Tue Feb 8 01:46:16 PST 2022

Huh, somewhat missed that email, apologies for the delay.

On Tue, 25 Jan 2022 17:29:13 +0000,
Oliver Upton <oupton at google.com> wrote:
> 
> Hi Marc,
> 
> On Tue, Jan 25, 2022 at 12:46 AM Marc Zyngier <maz at kernel.org> wrote:
> > > If I understand correctly, the original motivation for going with
> > > pseudo-registers was to comply with QEMU, which uses KVM_GET_REG_LIST
> > > and KVM_[GET|SET]_ONE_REG interface, but I'm guessing the VMMs doing
> > > save/restore across migration might write the same values for every
> > > vCPU.
> >
> > KVM currently restricts the vcpu features to be unified across vcpus,
> > but that's only an implementation choice.
> 
> But that implementation choice has become ABI, no? How could support
> for asymmetry be added without requiring userspace opt-in or breaking
> existing VMMs that depend on feature unification?

Of course, you'd need some sort of advertising of this new behaviour.

One thing I would like to add to the current state of thing is an
indication of whether the effects of a sysreg being written from
userspace are global or local to a vcpu.
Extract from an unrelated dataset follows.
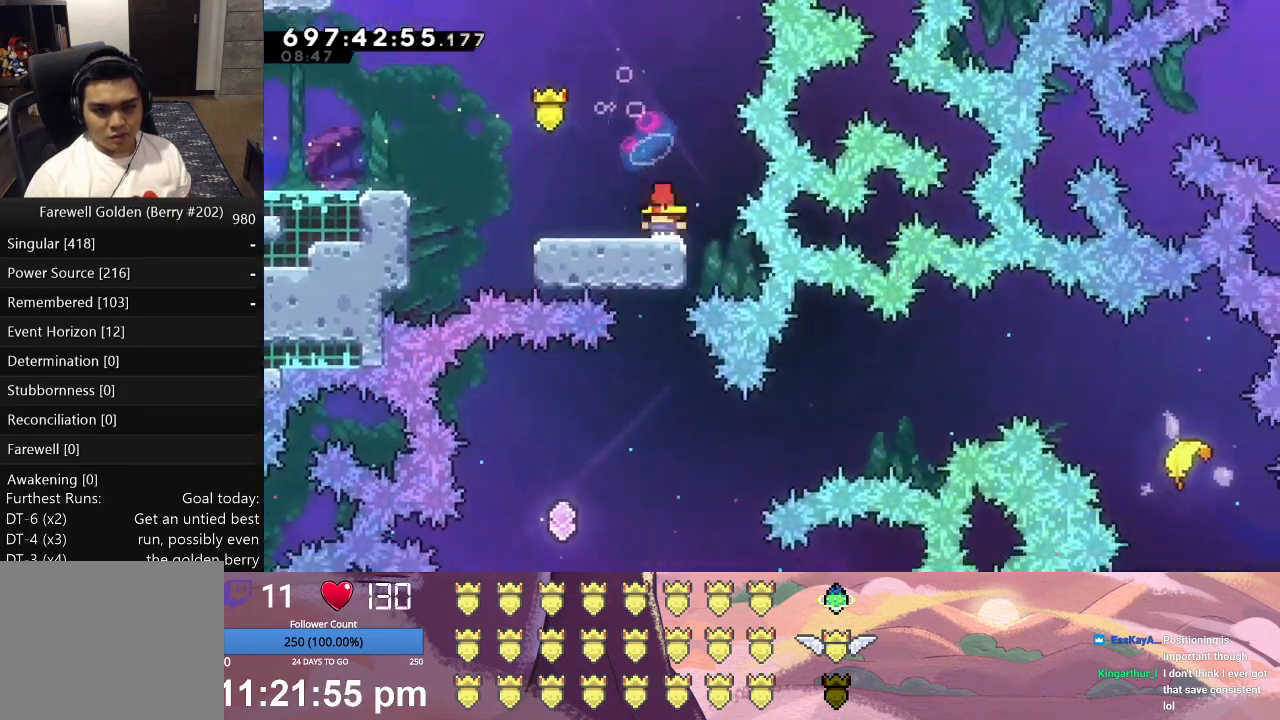
{"buttons": [], "left_stick": "center", "events": [[100, "DPAD_LEFT", "up"]]}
You'd need a new capability,
and an extra flag added to the encoding of each register.

> 
> > The ARM architecture doesn't
> > mandate that these registers are all the same, and it isn't impossible
> > that we'd allow for the feature set to become per-vcpu at some point
> > in time. So this argument doesn't really hold.
> 
> Accessing per-VM state N times is bound to increase VM blackout time
> during migrations ~linearly as the number of vCPUs in a VM increases,
> since a VM scoped lock is necessary to serialize guest accesses. It
> could be tolerable at present scale, but seems like in the future it
> could become a real problem.

I don't disagree. But I doubt switching to a different API altogether
is the solution to this.

> 
> > Furthermore, compatibility with QEMU's save/restore model is
> > essential, and AFAICT, there is no open source alternative.
> 
> Agree fundamentally, but I believe it is entirely reasonable to
> require a userspace change to adopt a new KVM feature. Otherwise, we
> may be trying to shoehorn new features into existing UAPI that may not
> be a precise fit..

But the very purpose of this API is to support discoverability. If we
can't support it, then we might as well declare the whole API
deprecated and restart from scratch.

No, I'm not seriously suggesting this :-/.

> In order to cure the serialization mentioned above, two options are
> top of mind: accessing the VM state with the VM FD or informing
> userspace that a set of registers need only be written once for an
> entire VM. If we add support for asymmetry later down the road, that
> would become an opt-in such that userspace will do the access
> per-vCPU.

It is the latter that I'm suggesting.

>
> > A device means yet another configuration and migration API. Don't you
> > think we have enough of those? The complexity of KVM/arm64 userspace
> > API is already insane, and extremely fragile. Adding to it will be a
> > validation nightmare (it already is, and I don't see anyone actively
> > helping with it).
> 
> It seems equally fragile to introduce VM-wide serialization to vCPU
> UAPI that we know is in the live migration critical path for _any_
> VMM. Without requiring userspace changes for all the new widgets under
> discussion we're effectively forcing VMMs to do something suboptimal.

I'm perfectly happy with suboptimal to start with, and find ways to
make it better once we have a clear path forward. I just don't want to
conflate the two.

Thanks,

	M.

-- 
Without deviation from the norm, progress is not possible.